In 1994, I got a schoolteacher fellowship at St Peter’s College, Oxford, and St Mary’s school gave me leave of absence for a term. At the same time, I was commissioned to write a book for Hodder after I answered an advertisement asking teachers for ideas, and so that was what I did in Oxford. I had a really exciting time there, and it was just like being a student again. I loved the research, and had lots of ideas - but, obviously, what’s really difficult is the actual writing, saying what you want to say and getting the words right. It has made me very sympathetic to my pupils when I correct their essays, because you remember how hurtful criticism can be.

When I wrote The Age of Reform, a social history of the first half of the 19th-century, I included material on writers like Dickens and Mrs Gaskell. But when I wanted to do the same in The Edwardian Age by including HG Wells, Shaw, and Kipling to provide some social comment, my editor was less keen. But I did keep most of the writers in the end.

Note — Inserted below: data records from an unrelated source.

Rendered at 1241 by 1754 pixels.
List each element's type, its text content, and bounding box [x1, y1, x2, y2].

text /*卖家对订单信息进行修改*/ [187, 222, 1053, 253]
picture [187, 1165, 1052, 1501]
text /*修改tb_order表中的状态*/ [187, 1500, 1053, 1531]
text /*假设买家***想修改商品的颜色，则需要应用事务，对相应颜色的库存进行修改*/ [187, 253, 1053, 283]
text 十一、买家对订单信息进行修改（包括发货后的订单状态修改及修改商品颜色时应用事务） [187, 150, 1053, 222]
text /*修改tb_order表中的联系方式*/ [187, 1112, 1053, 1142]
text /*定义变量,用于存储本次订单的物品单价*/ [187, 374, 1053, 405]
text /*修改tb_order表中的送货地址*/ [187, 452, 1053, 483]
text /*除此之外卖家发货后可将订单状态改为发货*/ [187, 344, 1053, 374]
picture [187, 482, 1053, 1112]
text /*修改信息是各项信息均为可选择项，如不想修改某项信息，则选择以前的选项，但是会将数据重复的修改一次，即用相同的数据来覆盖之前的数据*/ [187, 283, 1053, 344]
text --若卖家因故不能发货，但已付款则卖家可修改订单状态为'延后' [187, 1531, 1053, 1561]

I think the whole point of teaching history and writing about it is to enable people to get back to the period. You’ve got to feel you’ve been there, like going to another country. That’s what I try to do.

Back in the 1960s, history textbooks were pretty factual, whereas now they help pupils much more - help them with essays, break things down into headings, include useful diagrams. The emphasis now is much more on thinking for yourself, and I think the standard of pupils’ history has improved.

I don’t write during term-time, because you can get over-keen on a topic you’re working on and then inflict it on your pupils. In the holidays, the books have involved me in quite a lot of travelling, which is exciting - like when I was researching the First World War, finding myself on the top of Italian mountains looking at amazing war memorials.